ESERCIZIO A: Estrai dal testo sull'integrazione dei migranti nei piccoli comuni il passo che comincia con "osti2011L'integrazione dei migranti" e prosegue fino a "a bassa densità.".
ESERCIZIO B: Nel testo sui migranti nei piccoli comuni, da quale disciplina è presa l'idea che un'elevata concentrazione di un gruppo sociale in un ambiente meno vario provochi maggiori squilibri?
ESERCIZIO C: Prosegui il testo sull'integrazione dei migranti nei piccoli comuni partendo dall'ultima frase riportata.

TESTO MOSTRATO:
**********

Vivere da stranieri in aree fragili

osti2011L'integrazione dei migranti nei piccoli comuni
Rovigo, 19 marzo 2011
Il convegno è frutto di un omonimo call for cases-call for paper attraverso il quale sono stati raccolti il contributo di diversi ricercatori italiani.
Nei piccoli comuni italiani, anche quelli piccolissimi, la presenza di stranieri è solo di poco inferiore a quella rilevabile nella media nazionale. In altre parole, l'immigrazione di stranieri nel nostro paese non è un fenomeno urbano, ma si distribuisce abbastanza equamente fra città e campagna. Anche il trend di crescita è del tutto simile. Certamente, sono dati medi che nascondono picchi e quasi totale assenza del fenomeno, soprattutto nelle aree a bassa densità.

L'idea, presa dall'ecologia umana, è che un'elevata concentrazione di un gruppo sociale in un ambiente meno vario provochi maggiori squilibri. Se in un paesino di montagna vi è una forte presenza di stranieri con al seguito famiglie e figli è possibile che i servizi ne risentano maggiormente. Attenzione non stiamo dando giudizi pro o contro la concentrazione di stranieri! Piuttosto cerchiamo di mettere a fuoco le tante sfaccettature del fenomeno. In taluni casi, è possibile che questo effetto (alta concentrazione) sia voluto dalle autorità locali, che pensano che solo con una massiccia immigrazione sia possibile salvare una comunità locale dalla sparizione. In altri casi, l'arrivo di tanti stranieri sarà più controverso, ma con esiti imprevisti. In altri casi ancora, vi sarà la classica reazione di ripulsa, certamente poco motivata, ma densa di conseguenze negative.

**********

(Voci memorizzate)
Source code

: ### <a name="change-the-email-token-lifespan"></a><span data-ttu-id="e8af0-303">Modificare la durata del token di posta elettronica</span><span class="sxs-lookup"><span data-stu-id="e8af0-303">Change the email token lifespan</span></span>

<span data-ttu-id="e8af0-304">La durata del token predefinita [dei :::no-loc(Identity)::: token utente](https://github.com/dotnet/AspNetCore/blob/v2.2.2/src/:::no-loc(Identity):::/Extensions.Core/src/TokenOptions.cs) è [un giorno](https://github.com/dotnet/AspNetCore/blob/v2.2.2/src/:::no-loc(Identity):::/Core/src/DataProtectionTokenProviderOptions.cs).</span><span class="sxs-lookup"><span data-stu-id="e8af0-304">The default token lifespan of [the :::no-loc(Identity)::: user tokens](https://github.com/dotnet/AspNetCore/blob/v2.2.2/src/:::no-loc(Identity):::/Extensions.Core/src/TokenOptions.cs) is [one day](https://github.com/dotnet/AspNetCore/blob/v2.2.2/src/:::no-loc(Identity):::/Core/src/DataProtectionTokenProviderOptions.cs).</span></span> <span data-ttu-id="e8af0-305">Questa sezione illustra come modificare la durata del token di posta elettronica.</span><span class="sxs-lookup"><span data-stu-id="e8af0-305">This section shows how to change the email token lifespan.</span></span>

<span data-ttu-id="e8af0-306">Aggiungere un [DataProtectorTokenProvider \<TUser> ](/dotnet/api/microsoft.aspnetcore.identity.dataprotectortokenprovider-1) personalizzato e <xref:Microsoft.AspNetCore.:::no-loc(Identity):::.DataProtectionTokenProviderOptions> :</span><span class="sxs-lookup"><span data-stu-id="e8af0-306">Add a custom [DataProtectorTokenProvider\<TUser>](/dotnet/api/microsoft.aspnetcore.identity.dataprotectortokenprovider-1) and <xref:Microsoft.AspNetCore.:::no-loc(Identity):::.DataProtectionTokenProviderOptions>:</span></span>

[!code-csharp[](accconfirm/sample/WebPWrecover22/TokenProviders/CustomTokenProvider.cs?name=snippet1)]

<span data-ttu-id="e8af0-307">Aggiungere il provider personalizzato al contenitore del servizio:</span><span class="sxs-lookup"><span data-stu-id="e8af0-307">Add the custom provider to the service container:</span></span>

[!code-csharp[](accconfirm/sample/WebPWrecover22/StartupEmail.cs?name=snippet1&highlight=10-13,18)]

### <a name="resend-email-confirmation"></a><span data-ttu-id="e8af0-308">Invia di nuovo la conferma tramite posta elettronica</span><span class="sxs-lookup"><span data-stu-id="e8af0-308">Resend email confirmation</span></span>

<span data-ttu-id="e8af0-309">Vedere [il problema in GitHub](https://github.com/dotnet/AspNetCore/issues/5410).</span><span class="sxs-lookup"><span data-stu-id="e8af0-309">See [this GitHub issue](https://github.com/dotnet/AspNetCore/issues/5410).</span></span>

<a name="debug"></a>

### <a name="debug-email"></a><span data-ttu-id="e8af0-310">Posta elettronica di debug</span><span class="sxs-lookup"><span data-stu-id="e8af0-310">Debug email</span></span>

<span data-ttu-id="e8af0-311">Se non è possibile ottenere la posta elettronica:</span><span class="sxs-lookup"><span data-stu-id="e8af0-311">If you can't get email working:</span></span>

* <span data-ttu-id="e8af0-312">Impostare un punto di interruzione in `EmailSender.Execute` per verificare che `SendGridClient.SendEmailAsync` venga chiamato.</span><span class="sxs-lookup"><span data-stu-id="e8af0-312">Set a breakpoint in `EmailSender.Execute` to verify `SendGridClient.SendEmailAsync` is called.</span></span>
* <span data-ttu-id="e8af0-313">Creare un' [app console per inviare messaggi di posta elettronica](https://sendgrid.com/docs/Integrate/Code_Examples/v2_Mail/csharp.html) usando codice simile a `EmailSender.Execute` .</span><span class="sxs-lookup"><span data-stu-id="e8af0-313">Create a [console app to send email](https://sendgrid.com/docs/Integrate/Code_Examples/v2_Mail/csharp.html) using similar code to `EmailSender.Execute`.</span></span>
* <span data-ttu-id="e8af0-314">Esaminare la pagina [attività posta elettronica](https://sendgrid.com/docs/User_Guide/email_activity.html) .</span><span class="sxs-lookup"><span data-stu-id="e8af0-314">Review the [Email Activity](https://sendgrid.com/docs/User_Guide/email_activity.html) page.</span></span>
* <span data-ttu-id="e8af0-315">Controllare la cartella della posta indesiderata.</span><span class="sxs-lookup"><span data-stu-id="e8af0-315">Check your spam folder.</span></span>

**********

RISULTATO ATTESO A:
osti2011L'integrazione dei migranti nei piccoli comuni
Rovigo, 19 marzo 2011
Il convegno è frutto di un omonimo call for cases-call for paper attraverso il quale sono stati raccolti il contributo di diversi ricercatori italiani.
Nei piccoli comuni italiani, anche quelli piccolissimi, la presenza di stranieri è solo di poco inferiore a quella rilevabile nella media nazionale. In altre parole, l'immigrazione di stranieri nel nostro paese non è un fenomeno urbano, ma si distribuisce abbastanza equamente fra città e campagna. Anche il trend di crescita è del tutto simile. Certamente, sono dati medi che nascondono picchi e quasi totale assenza del fenomeno, soprattutto nelle aree a bassa densità.

RISULTATO ATTESO B: Dall'ecologia umana.

RISULTATO ATTESO C:
Il convegno allora avrà lo scopo di portare alla luce, oltre al quadro generale nazionale (sul quale potrebbero aiutarci gli estensori dell'Atlante Anci), i casi più eclatanti di presenza straniera in piccoli comuni non metropolitani. Eclatante può sembrare aggettivo fuori luogo, ma richiama una drammatizzazione della scena sociale che contiene già indicazioni di metodo (drammaturgia di Goffman); è una provocazione, ma certo il metodo con cui rappresentiamo il fenomeno migratorio in Italia non è avulso dai risultati che otteniamo e dalle politiche che vengono attuate. Quindi, una buona premessa metodologica sarà altrettanto importante degli incrementi di conoscenza che otterremo dal convegno.
Il convegno è organizzato da Fondazione Culturale Responsabilità Etica onlus, Banca Popolare Etica Provincia di Rovigo, Circoscrizione dei soci polesani della Banca Popolare Etica.